§ Daftar Pertanyaan:
1) Dalam teks tentang aurat wanita di bawah, sebutkan semua bagian tubuh yang disebut dalam paragraf yang diawali "Konsekuensi dari pernyataan aurat wanita di atas".
2) Tulis lanjutan teks tentang aurat wanita, dimulai setelah kalimat terakhirnya.

§ Teks Sumber:

Muhammad Al Khotib -ulama Syafi’iyah, penyusun kitab Al Iqna’-
menyatakan bahwa aurat wanita -merdeka- adalah seluruh tubuhnya kecuali
wajah dan telapak tangannya (termasuk bagian punggung dan bagian telapak
tangan hingga pergelangan tangan). Alasannya adalah firman Allah
Ta’ala,
وَلَا يُبْدِينَ زِينَتَهُنَّ إِلَّا مَا ظَهَرَ مِنْهَا
“Dan janganlah mereka menampakkan perhiasannya, kecuali yang (biasa) nampak dari padanya” (QS. An Nur: 31).
Yang dimaksud menurut ulama pakar tafsir adalah wajah dan kedua telapak tangan. Wajah dan kedua telapak tangan bukanlah aurat karena kebutuhan yang menuntut keduanya untuk ditampakkan. (Lihat Al Iqna’, 1: 221)
Konsekuensi dari pernyataan aurat wanita di atas, bagian tangan dan
kaki adalah aurat termasuk juga badan. Sehingga kalau bagian tersebut
hanya dibalut dengan baju dan tidak longgar, alias ketat, maka berarti
aurat belumlah tertutup. Jadi apa yang dilakukan oleh Jilboobs, bukanlah
menutup aurat karena bagian aurat seperti tangan masih terlihat bentuk
lekuk tubuhnya. Celana ketat pada paha pun masih menampakkan lekuk tubuh
yang seksi. Lebih-lebih di dada walau kepala tertutup, masih membuat
laki-laki tergoda syahwatnya.
Berjilbab yang benar bukan hanya menutup rambut kepala. Tetapi juga
harus memperhatikan baju dan rok yang digunakan, mestilah lebar. Celana
tidaklah menggambarkan menutup aurat dengan sempurna meski longgar.

§ Bagian Dataset:
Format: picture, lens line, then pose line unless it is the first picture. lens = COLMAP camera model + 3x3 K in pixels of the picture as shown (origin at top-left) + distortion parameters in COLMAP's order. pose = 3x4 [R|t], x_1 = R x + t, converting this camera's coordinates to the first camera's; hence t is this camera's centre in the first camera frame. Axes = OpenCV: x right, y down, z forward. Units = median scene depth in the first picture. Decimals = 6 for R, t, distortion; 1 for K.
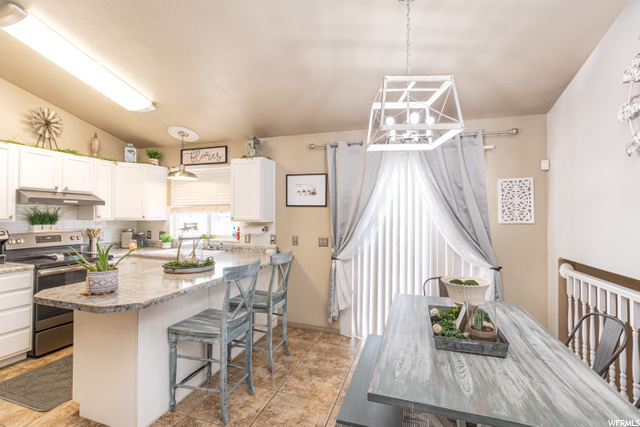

§ Jawaban Berurutan:
1) tangan, kaki, badan, paha, dada, kepala

2)
Dalil yang menunjukkan hendaknya wanita tidak memakai pakaian ketat
adalah hadits dari Usamah bin Zaid di mana ia pernah berkata,
“Rasulullah shallallahu ’alaihi wa sallam pernah memakaikanku baju
Quthbiyyah yang tebal. Baju tersebut dulu dihadiahkan oleh Dihyah Al
Kalbi kepada beliau. Lalu aku memakaikan baju itu kepada istriku. Suatu
kala Rasulullah shallallahu ’alaihi wa sallam menanyakanku: ‘Kenapa baju
Quthbiyyah-nya tidak engkau pakai?’. Kujawab, ‘Baju tersebut kupakaikan
pada istriku wahai Rasulullah’. Beliau berkata, ‘Suruh ia memakai baju
rangkap di dalamnya karena aku khawatir Quthbiyyah itu menggambarkan
bentuk tulangnya’” (HR. Ahmad dengan sanad layyin, namun punya penguat
dalam riwayat Abi Daud. Ringkasnya, derajat hadits ini hasan).
Ini adalah sejelas-jelasnya dalil yang menunjukkan haramnya
mengenakan pakaian yang membentuk lekuk tubuh. Pakaian Quthbiyyah adalah
pakaian dari Mesir yang tipis. Jika tidak dikenakan baju rangkap di
dalamnya, maka akan nampak bentuk tulangnya sehingga nampaklah aurat
wanita. Bahkan nampak pula warna kulitnya. Demikian kata Syaikh ‘Amru
bin ‘Abdil Mun’im Salim dalam kitab beliau Jilbab Al Mar-ah Al Muslimah
hal. 23.
Syaikh Al Albani rahimahullah pernah mengatakan, “Tujuan pakaian
muslimah adalah agar tidak menggoda. Tujuan ini bisa tercapai hanya
dengan wanita berbusana longgar. Adapun berbusana ketat walau itu
menutupi warna kulit, namun masih menampakkan bentuk lekuk tubuh
seluruhnya atau sebagiannya. Sehingga hal ini pun menggoda pandangan
para pria. Dan sangat jelas hal ini menimbulkan kerusakan, tanpa
diragukan lagi. Yang tepat, pakaian muslimah haruslah longgar (tidak
ketat).” (Jilbab Al Mar-ah Al Muslimah fil Kitab was Sunnah, hal. 131).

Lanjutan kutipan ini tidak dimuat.